_Provided text_
==========

As noted above, it is frequently more likely that misaligned speech segments will be found together rather than in isolation. In the context of the current example, for instance, segments 1 and 2 of the first cluster are relatively close to segments 5, 6, and 7 of the second cluster, separated as they are by only two intervening speech segments in the ordered sequence of Table 1. Thus, there is at least some probability that the intervening segments are also misaligned, in which event, it may be better for a voice developer to treat all of the first seven speech segments as problematic. These probabilities provide the motivation for illustratively including the combining module 112 in the system 100. The combining module 112 provides a basis for combining the first and second clusters and the at least one intervening consecutive speech segment so as to generate an aggregated cluster if the aggregated cluster satisfies a predetermined combining criterion. When formed, the aggregated cluster replaces the first and second clusters. Thus, by combining clusters, the combining module 112 generates a cluster of clusters.
The are various functional forms that the combining criterion can take, each of which can be implemented by the combining module 112. All of the combining criterion, by design, reflect various criteria for judging the likelihood that the speech segments of two distinct clusters generated by the clustering module 110, as well as the one or more intervening speech segments, constitute a single aggregated cluster of likely misaligned speech segments. According to one embodiment, the combining criterion is based on the number of intervening speech segments positioned in the ordered sequence between the speech segments of two clusters. In general, the fewer the number of intervening speech segments, the more likely that all the speech segments constitute an aggregated cluster of problematic speech segments. Accordingly, in one form, the combining criterion sets a threshold for the number of intervening speech segments, the threshold termed a breaking condition. If this threshold is exceeded, two clusters that bracket the intervening speech segments are not aggregated together with the intervening speech segments, but instead are left “broken up” into distinct clusters.

==========

_Supplied data_
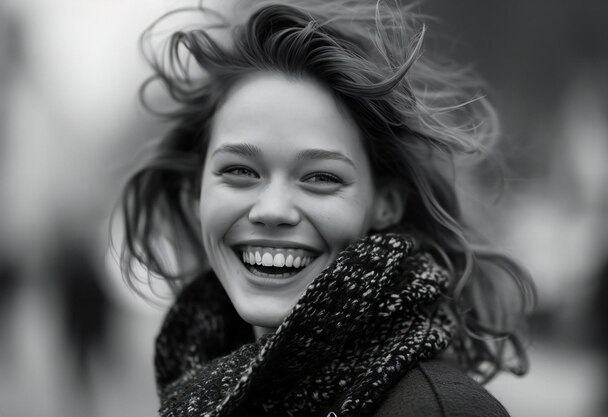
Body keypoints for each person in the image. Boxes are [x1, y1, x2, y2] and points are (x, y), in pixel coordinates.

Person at [118, 1, 536, 416]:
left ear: (385, 204)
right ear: (197, 192)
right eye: (240, 170)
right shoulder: (198, 381)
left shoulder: (439, 410)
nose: (272, 209)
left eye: (321, 177)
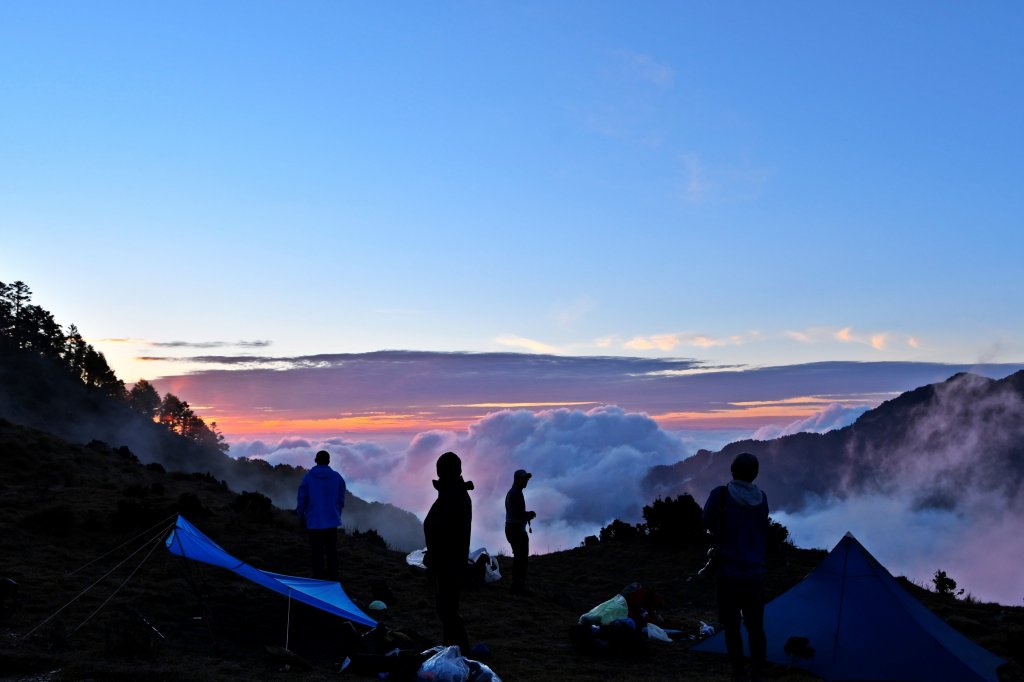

==========

_Required tasks_
1 – In the passage on misaligned speech segments, what term is used for the threshold on the number of intervening speech segments?
2 – Pick up the passage on combining clusters of misaligned speech segments after its last sentence and continue it.

_Answers to the exercise_
1 – A breaking condition.

2 –
According to another embodiment, the combining criterion implemented by the combing module 112 is based upon the number of speech segments contained in an aggregated cluster. This form is based on a threshold characterized as the sizing condition. It requires that the number of speech segments contained in the aggregated cluster be greater than a predetermined number. In yet another embodiment, the combining criterion is based upon the corresponding confidence indexes of the speech segments contained in distinct clusters. This form of the combining criteria, designated as the confidence sum condition, aggregates clusters based on whether the sum of their corresponding confidence indexes is less than a predetermined threshold. According to still another embodiment, the combining criterion can be based on a predetermined function of the various confidence indexes. For example, one functional form of the combining criterion also based on confidence indexes requires that an aggregated cluster be formed from distinct clusters only if doing so minimizes a sum of confidence indexes. Still other forms of the functional test can be similarly implemented by the combining module 112.
More generally, by appropriately defining the combining criteria implemented by the combining module 112, a voice developer can control which attributes are used for clustering speech segments and aggregating clusters. These attributes, as will be readily understood by one of ordinary skill in the art, include Viterbi log probabilities, pitch marks, durations, energy levels, and other such attributes that characterize individual speech segments. By specifying the combining criterion, the voice developer is able to control which attributes are used, and in what form, to identify misalignment problems during the generation of a voice, such as a CTTS voice.
Various ranking schemes can be implemented by the cluster ranking module 314. According to one embodiment, the ranking scheme is based upon the size of the cluster and/or aggregated cluster as well as the corresponding confidence indexes of the speech segments that comprise each. More particularly, the following cluster confidence index (CCI) is computed for each cluster:
CCI=(Ws*S)(Wc*Cmin),
where Ws=a weighting factor of the size of the ranking cluster; Wc=a weighting factor of the minimum confidence index corresponding to the cluster; S=size of the cluster; and Cmin=a minimum confidence index of the elements within the ranking cluster. According to still another embodiment, the ranking scheme is based upon the sum of the corresponding indexes:
where CCI=the cluster confidence index, and n is the number of speech segments of the underlying ordered sequence of speech segments.
According to another embodiment, the ranking module 314 is operatively linked with a memory device in which one or more records are stored, each record comprising a memory address location and corresponding cluster confidence index. The records are sorted based on the cluster confidence indexes so that the lower the cluster confidence index, the higher the score assigned to the cluster.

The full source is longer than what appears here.